Images of plotted data:
****************************************

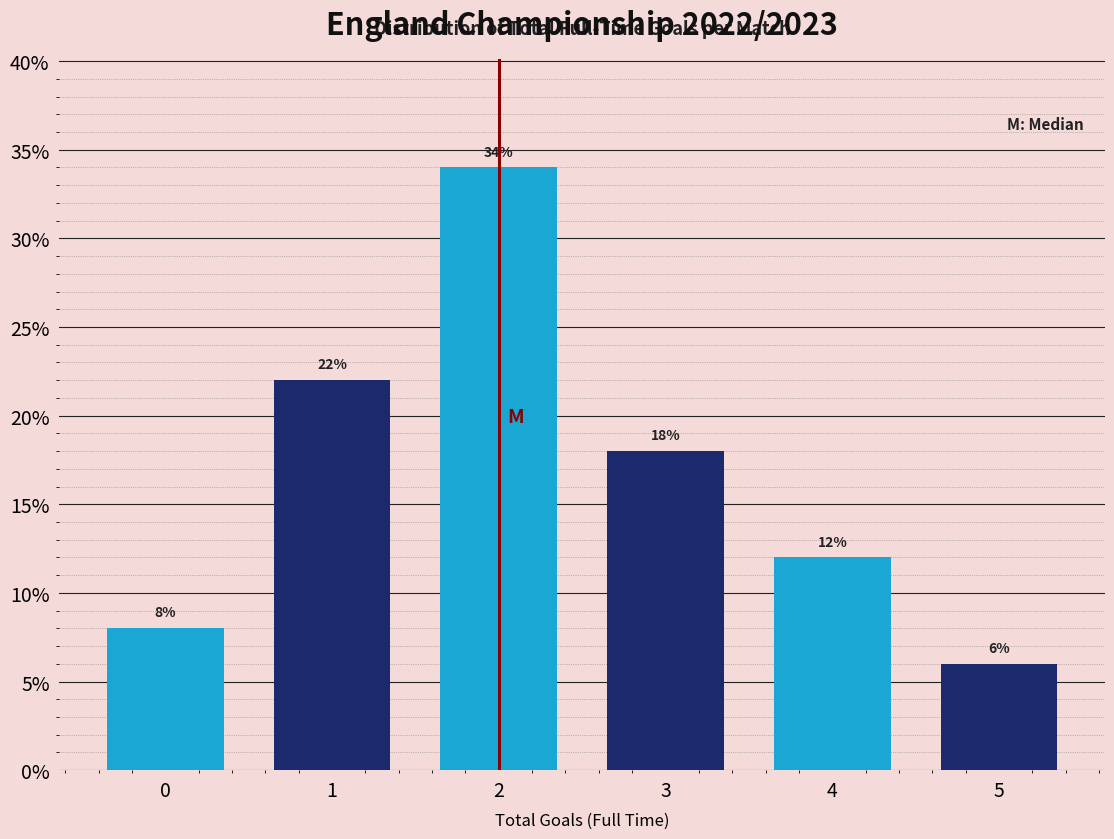

Reading right to left, what are all the values shown in this chart?

6	12	18	34	22	8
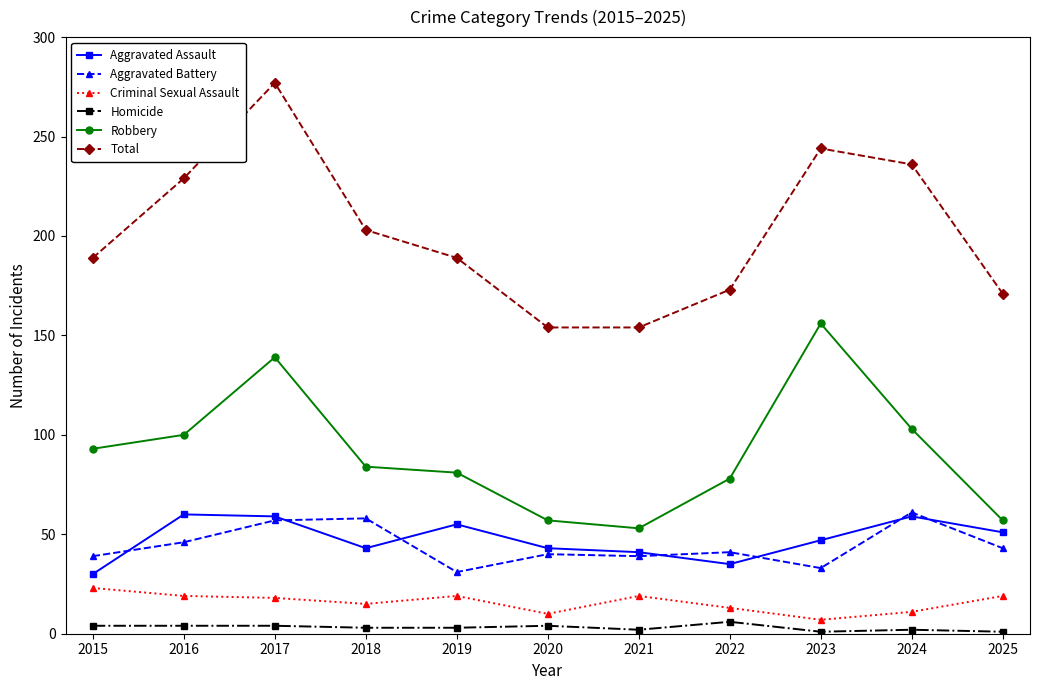

The Total series shows 98 at 2021. True or false?

False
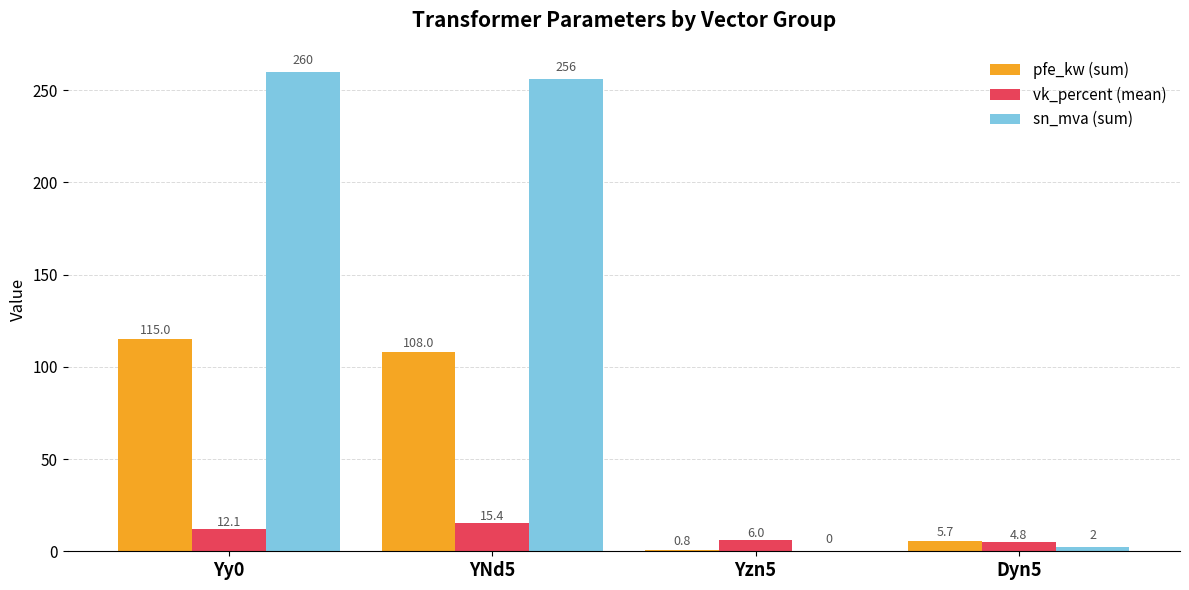

Is the value of sn_mva (sum) at Yy0 greater than the value of pfe_kw (sum) at YNd5?

Yes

****************************************

Activity:
Copy out all of the lines above word for word, leaving out the pictures.

Exercise solution:
Reading right to left, what are all the values shown in this chart?

6	12	18	34	22	8

The Total series shows 98 at 2021. True or false?

False

Is the value of sn_mva (sum) at Yy0 greater than the value of pfe_kw (sum) at YNd5?

Yes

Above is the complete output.